When I was a kid, I did all the typical school field trips to the science museum and the planetarium. We saw the fancy simulations of the Solar System. We memorized the catchy phrase My-Very-Eager-Mother-Just-Served-Us-Nine-Pizzas. (But they recently demoted Pluto from planet status so that mnemonic is now nonsensical.) Personally, I don’t actually know of anyone in the USA that does not know heliocentrism but I can see how it might be possible. If a kid is home schooled or he goes to a poorer school that doesn’t have money to help show visualizations of the Solar System, the sentence “Earth revolves around the Sun” isn’t going to have much reason to stick in the brain. It’s a useless fact just like 95% of everything else we’re asked to memorize because it’s supposedly relevant to our “basic existence.”

I’m sure we could come up with plenty of seemingly “obvious” simple facts that everyone should know because it’s in their face everyday.

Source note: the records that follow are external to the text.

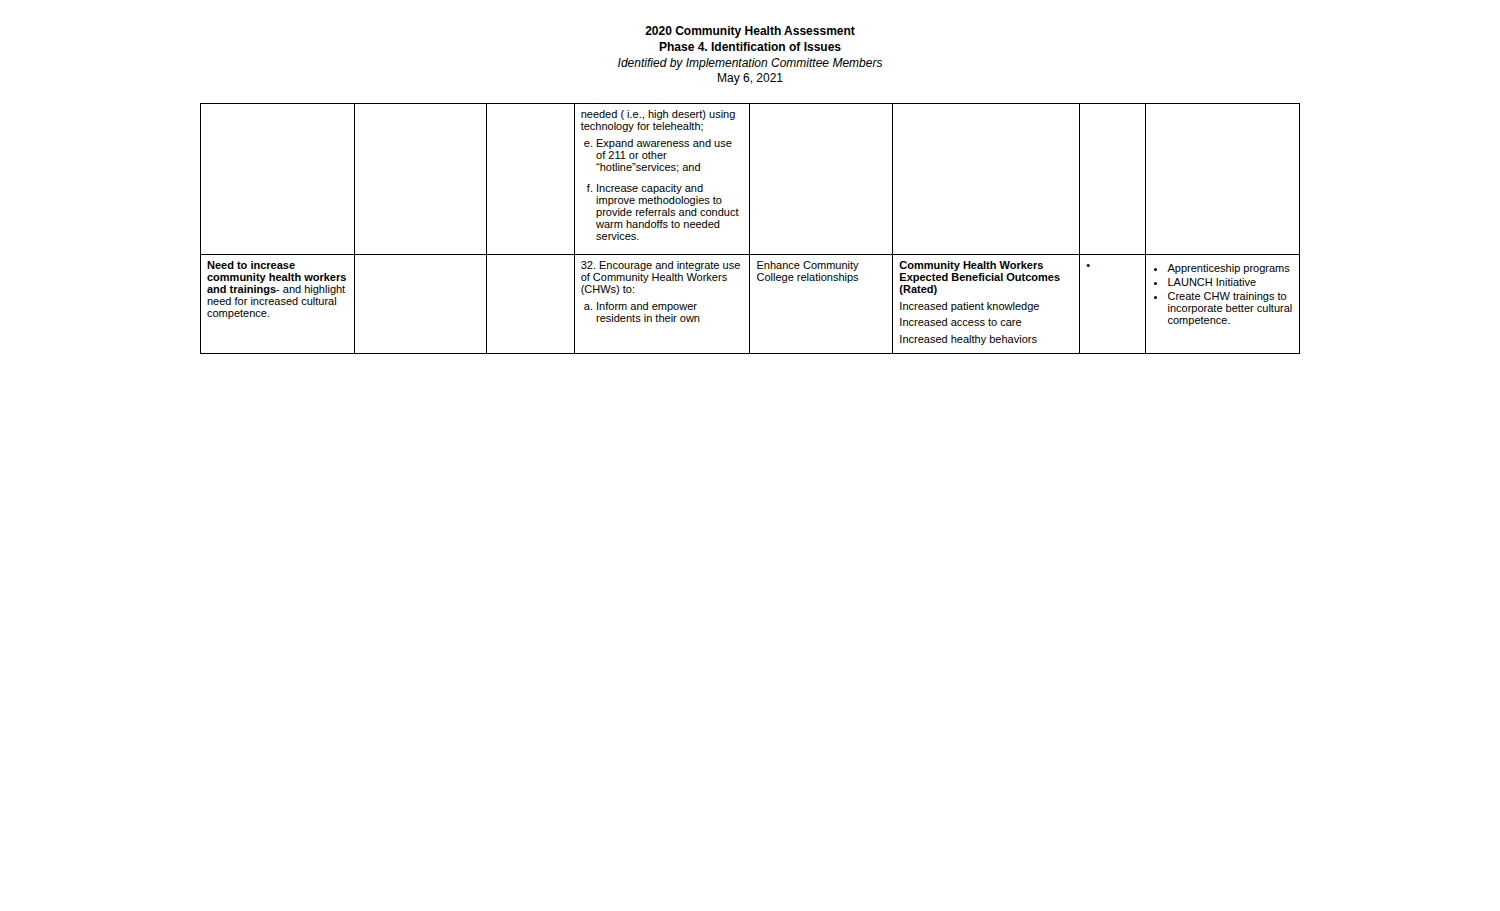2020 Community Health Assessment
Phase 4. Identification of Issues
Identified by Implementation Committee Members
May 6, 2021
| | | | needed ( i.e., high desert) using technology for telehealth; Expand awareness and use of 211 or other “hotline”services; and Increase capacity and improve methodologies to provide referrals and conduct warm handoffs to needed services. | | | | |
| Need to increase community health workers and trainings - and highlight need for increased cultural competence. | | | 32. Encourage and integrate use of Community Health Workers (CHWs) to: Inform and empower residents in their own | Enhance Community College relationships | Community Health Workers Expected Beneficial Outcomes (Rated) Increased patient knowledge Increased access to care Increased healthy behaviors | • | Apprenticeship programs LAUNCH Initiative Create CHW trainings to incorporate better cultural competence. |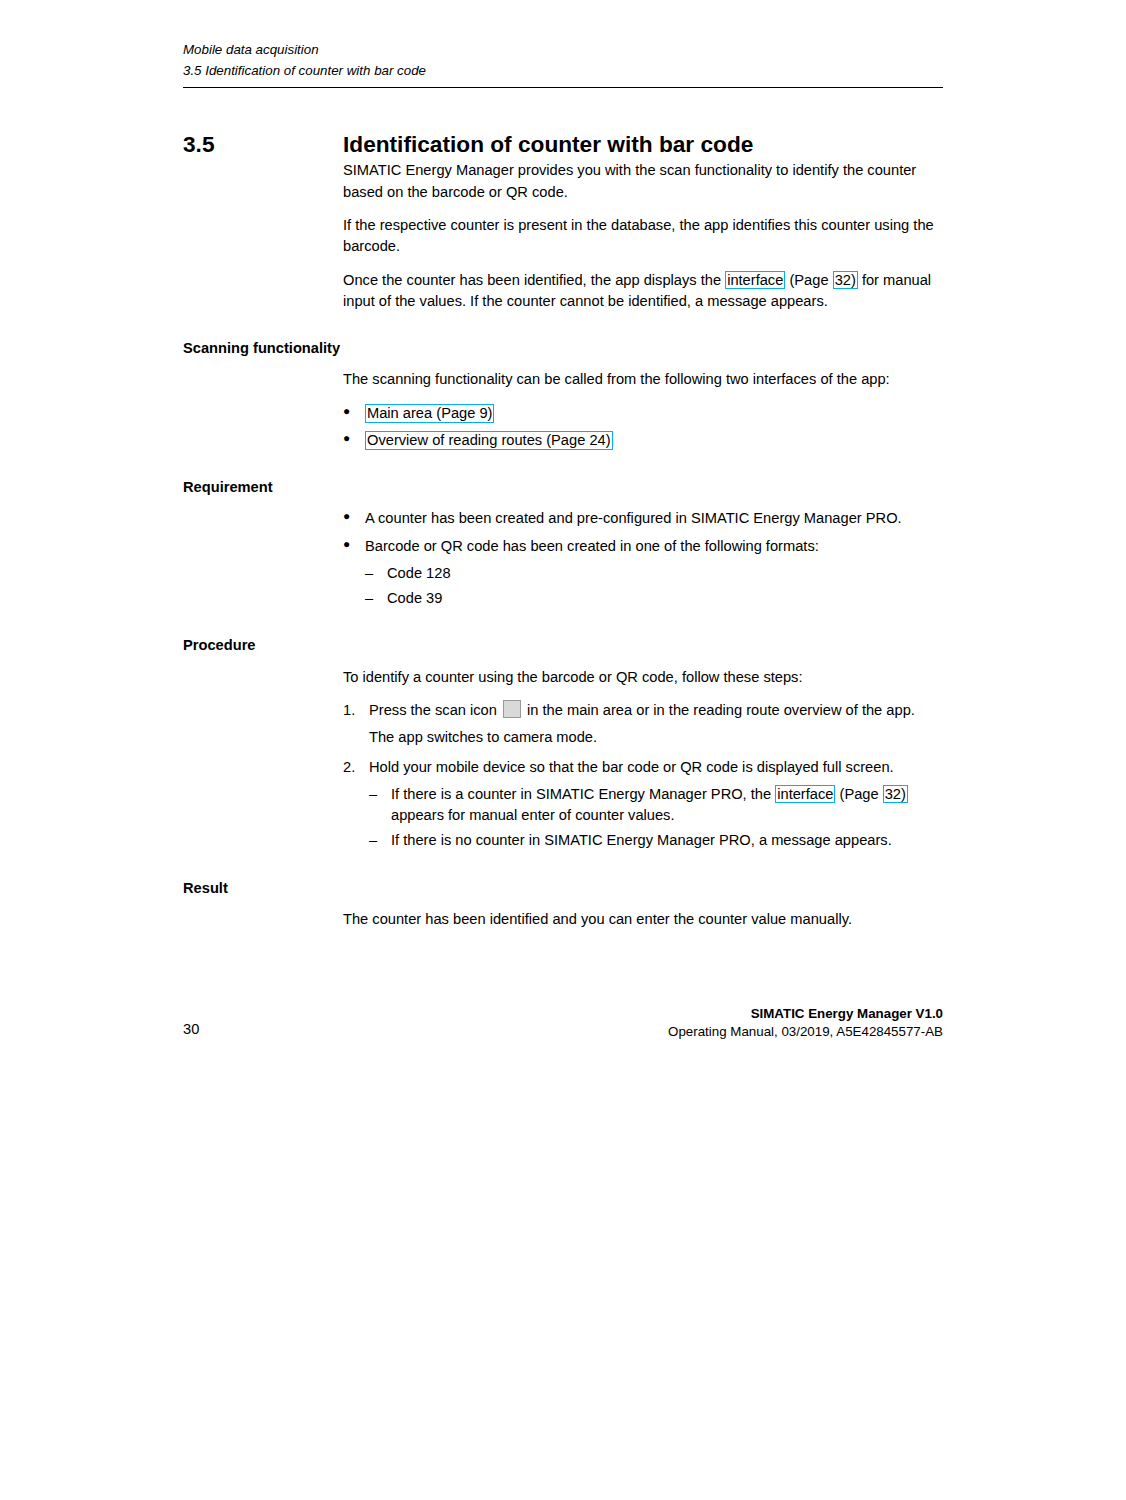Mobile data acquisition
3.5 Identification of counter with bar code
3.5 Identification of counter with bar code
SIMATIC Energy Manager provides you with the scan functionality to identify the counter based on the barcode or QR code.
If the respective counter is present in the database, the app identifies this counter using the barcode.
Once the counter has been identified, the app displays the interface (Page 32) for manual input of the values. If the counter cannot be identified, a message appears.
Scanning functionality
The scanning functionality can be called from the following two interfaces of the app:
Main area (Page 9)
Overview of reading routes (Page 24)
Requirement
A counter has been created and pre-configured in SIMATIC Energy Manager PRO.
Barcode or QR code has been created in one of the following formats:
Code 128
Code 39
Procedure
To identify a counter using the barcode or QR code, follow these steps:
Press the scan icon in the main area or in the reading route overview of the app.
The app switches to camera mode.
Hold your mobile device so that the bar code or QR code is displayed full screen.
If there is a counter in SIMATIC Energy Manager PRO, the interface (Page 32) appears for manual enter of counter values.
If there is no counter in SIMATIC Energy Manager PRO, a message appears.
Result
The counter has been identified and you can enter the counter value manually.
30
SIMATIC Energy Manager V1.0
Operating Manual, 03/2019, A5E42845577-AB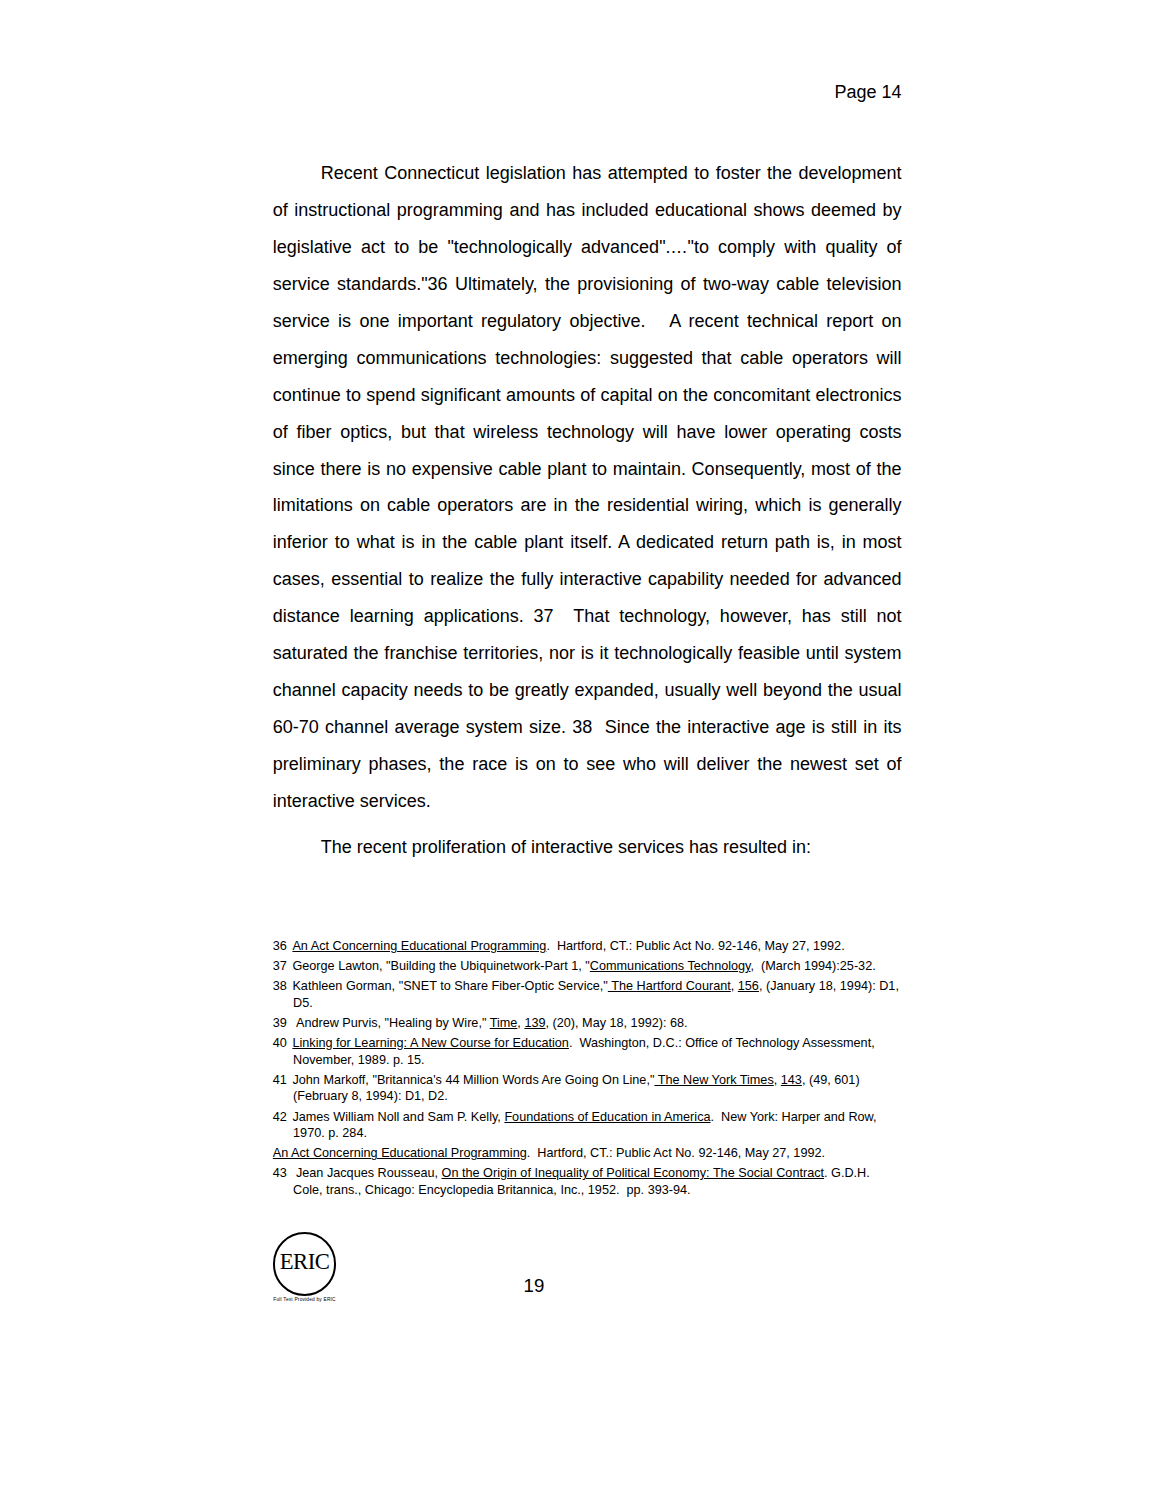Page 14
Recent Connecticut legislation has attempted to foster the development of instructional programming and has included educational shows deemed by legislative act to be "technologically advanced"...."to comply with quality of service standards."36 Ultimately, the provisioning of two-way cable television service is one important regulatory objective. A recent technical report on emerging communications technologies: suggested that cable operators will continue to spend significant amounts of capital on the concomitant electronics of fiber optics, but that wireless technology will have lower operating costs since there is no expensive cable plant to maintain. Consequently, most of the limitations on cable operators are in the residential wiring, which is generally inferior to what is in the cable plant itself. A dedicated return path is, in most cases, essential to realize the fully interactive capability needed for advanced distance learning applications. 37 That technology, however, has still not saturated the franchise territories, nor is it technologically feasible until system channel capacity needs to be greatly expanded, usually well beyond the usual 60-70 channel average system size. 38 Since the interactive age is still in its preliminary phases, the race is on to see who will deliver the newest set of interactive services.
The recent proliferation of interactive services has resulted in:
36 An Act Concerning Educational Programming. Hartford, CT.: Public Act No. 92-146, May 27, 1992.
37 George Lawton, "Building the Ubiquinetwork-Part 1, "Communications Technology, (March 1994):25-32.
38 Kathleen Gorman, "SNET to Share Fiber-Optic Service," The Hartford Courant, 156, (January 18, 1994): D1, D5.
39 Andrew Purvis, "Healing by Wire," Time, 139, (20), May 18, 1992): 68.
40 Linking for Learning: A New Course for Education. Washington, D.C.: Office of Technology Assessment, November, 1989. p. 15.
41 John Markoff, "Britannica's 44 Million Words Are Going On Line," The New York Times, 143, (49, 601) (February 8, 1994): D1, D2.
42 James William Noll and Sam P. Kelly, Foundations of Education in America. New York: Harper and Row, 1970. p. 284.
An Act Concerning Educational Programming. Hartford, CT.: Public Act No. 92-146, May 27, 1992.
43 Jean Jacques Rousseau, On the Origin of Inequality of Political Economy: The Social Contract. G.D.H. Cole, trans., Chicago: Encyclopedia Britannica, Inc., 1952. pp. 393-94.
ERIC
Full Text Provided by ERIC
19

Yo dawg, you turn on that water faucet everyday – do you know where that water comes from? A lot of people don’t know. A lake? An underground aquafer? Collected rainwater in tanks? You flush the toilet everyday. Where does the sewage actually go? What about basic weather? Many don’t know high pressure corresponds to clear skies and low pressure for rain. None of these “facts” require math equations. People simply just don’t know them. It’s irrelevant to their lives.

And don’t forget that heavier objects fall to the ground faster than lighter ones! Aristotle told us so and he’s one of the smartest guys around.